Tips for commuting students

Lianna Norman, Editor in Chief

There are plenty of guides with tips and tricks on how to survive your freshman year in college. However, most of these lists directly apply to students who live on campus during their first year of college rather than commuting students.

Here is what you freshmen don’t know you need: tips and tricks on how to survive your freshman year as a commuter.

One thing I’ve learned about being a commuting student is that the more time I spend physically on campus, the more productive I am in my studies. I used to come to campus for classes and immediately leave, living the rest of my life about 15 minutes away at either my house or my job. I quickly learned that this makes it hard to keep up with grades. Weird, I know; but, when you’re on campus for your study time, it increases the amount of time you’re using resources here like the library, counseling center and tutoring center.

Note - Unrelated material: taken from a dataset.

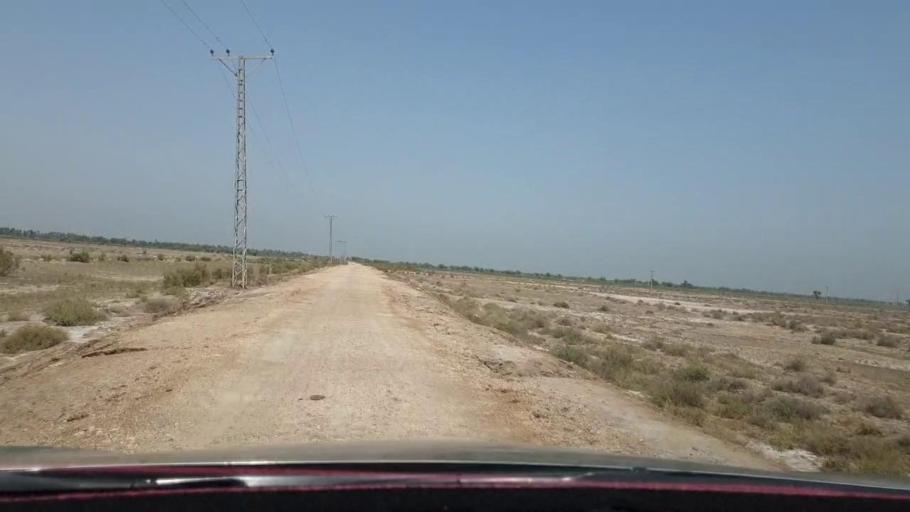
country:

This leads me to how to spend more time on campus and not get home late in the evening (I know most people have a bulk of their classes in the late afternoon, so staying afterward isn’t too appealing to most). If at all possible, schedule your classes between the hours of 9 a.m. and 5 p.m. (yes, like a job) and plan to be here during that time regardless of where your classes fall. Use any time you aren’t in class to study and attend any appointments you wish to make for yourself on campus (tutoring, counseling, career center, etc.). Make your time at home relaxing time, and your time on campus productivity time (as much as you can, anyway).

The one interference with the “9 to 5” plan is any job you may have. I spent the majority of my first two years in college as a barista off-campus, closer to where I live. This hindered me from keeping with the whole “be on campus as much as I can” plan. My remedy for that: get a job on campus.

Jobs on campus are much more flexible with hours. When I took an on-campus job, I started spending more time at UNF and by default, using more of the resources that the university affords to me. I leave my house in the morning, my daily plans all take place in one location (you guessed it, on campus) and then at the end of the day, I go home. I go to my office in the mornings, I usually pack a lunch, and spend any time that I’m not in class between 9 a.m. and 5 p.m. studying.

The more time I spent on campus, the better my grades got. The trick to being a commuter is just one trick, really. Spend a reasonable amount of time at the university every day and maximize your resources while you’re there.